| Exercise requirements |
a) From the account of an unplanned pregnancy, copy out word for word the passage that begins with the words containing "At this time" and ends with "to get gas.".
b) Continue the personal account of the unplanned pregnancy, starting after its final sentence.

─── Reading text ───

I was 18 years old when I found out I was pregnant. I was a freshman education major at a very conservative Christian college, and my boyfriend and I had only been dating for a little less than two years. We weren’t planning for me to get pregnant and had been using condoms for protection, but they had apparently failed.
Needless to say, I was terrified. I told my boyfriend right away and all he said was, “We can handle this.” I still don’t know if that meant with an abortion or just in general we would be able to handle it. I decided at the beginning of October that I wanted to have an abortion because I had college to finish and didn’t want my parents to be ashamed of me. I never even told my parents that I wasn't a virgin.
Neither my boyfriend nor I had a job at the time, so we had no clue how we were going to get the money, but we vowed that we would get the money and that I would get the abortion before my birthday in November. My boyfriend finally got a job toward the end of October, but there was no way we were going to get that much money right away. My birthday came and went, and so did Thanksgiving. The Monday after Thanksgiving, my boyfriend got a check from work that we thought would cover the procedure, so I called to schedule an appointment at Planned Parenthood.
They scheduled me to go in on December 1st, and I knew we should have the total amount by then. The morning of the first I woke up and got ready to go. We had to go to the post office and get his paycheck, and it didn’t come. We had to borrow the rest of the money from his co-worker. I called the clinic but they said I had only 30 minutes to get to the clinic (which was an hour and a half away), so we left to try to get there. While we were on the way there, my car started to act up so we had to turn back.
At this time I was 13 weeks pregnant, but didn’t know that I was any further than 10 weeks. I called the clinic and they said that I could not reschedule the appointment at their clinic. The next day I called a different clinic and they scheduled me for the next week. For one week, we spent no money at all, not even to buy groceries or to get gas.
We left for the clinic the next Thursday morning and got lost on the way there. I called and they were very kind, and gave me directions on how to get there. I went in for the ultrasound, and they told me that I was 13 weeks and 6 days pregnant. I was shocked. They then told me that not only would I have to come back a different day, the cost would also double due to the size of the fetus. They volunteered to get me extra funding, and I was scheduled to come in two weeks later. I came into the clinic the next week (Dec 16, 2006-- one week before Christmas).

─── Listed entries ───

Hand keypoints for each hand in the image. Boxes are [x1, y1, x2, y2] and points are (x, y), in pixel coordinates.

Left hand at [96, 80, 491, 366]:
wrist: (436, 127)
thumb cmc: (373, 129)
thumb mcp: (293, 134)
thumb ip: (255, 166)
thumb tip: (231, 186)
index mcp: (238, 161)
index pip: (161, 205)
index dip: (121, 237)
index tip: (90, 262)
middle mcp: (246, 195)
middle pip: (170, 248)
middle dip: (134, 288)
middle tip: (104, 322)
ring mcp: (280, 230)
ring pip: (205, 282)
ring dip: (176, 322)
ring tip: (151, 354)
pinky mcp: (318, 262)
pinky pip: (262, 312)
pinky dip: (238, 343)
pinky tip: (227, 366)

───

| Numbered answers |
a)
At this time I was 13 weeks pregnant, but didn’t know that I was any further than 10 weeks. I called the clinic and they said that I could not reschedule the appointment at their clinic. The next day I called a different clinic and they scheduled me for the next week. For one week, we spent no money at all, not even to buy groceries or to get gas.

b)
I was laid down on a table and had two doctor’s assistants and a doctor try to distract me from what was going on. I was never told why I couldn't have my boyfriend in the room instead of the second assistant who did nothing but stand beside me and block my view of the machines. I heard all the noises while they did the procedure and actually felt very little, but I still felt a lot of guilt for what I had done.
I regret the day I decided to have an abortion and wish that I could take it back. I wish sometimes that I hadn't lied to my parents about what was going on and that I had told them where I was really going that day. I spent every cent I had on the procedure and actually ended up claiming to have had my purse stolen so that I wouldn't have to explain to my family why I had no Christmas presents when I claimed to have spent the day shopping in the city for presents.
I wrote this two weeks after my abortion, on New Years Eve 2006. Now, in May of 2007, my thoughts have changed some. I finished my freshman year of college, and am suddenly struck with the reality that I would not have finished this year if I had not gone through with my abortion. My fiancé (he proposed on Valentine’s day) and I have decided that we want to try again to have children in two years (so that we will be finished with our degrees before I am due), but we promised one another that we would tell our children about the sibling that they would have had and that we would name him Jeremiah Isaiah. We both wrote letters to him and I am planning to get a tattoo of a faerie who is laying her head on her arm with a butterfly resting on her shoulder.
For the first time last week, I held my friend’s one year old son and felt no jealousy toward her. I felt like Jeremiah’s spirit was smiling down on me for finally grieving him in a positive way. I know that I still have a long road to a total recovery, but I feel like I am moving along well.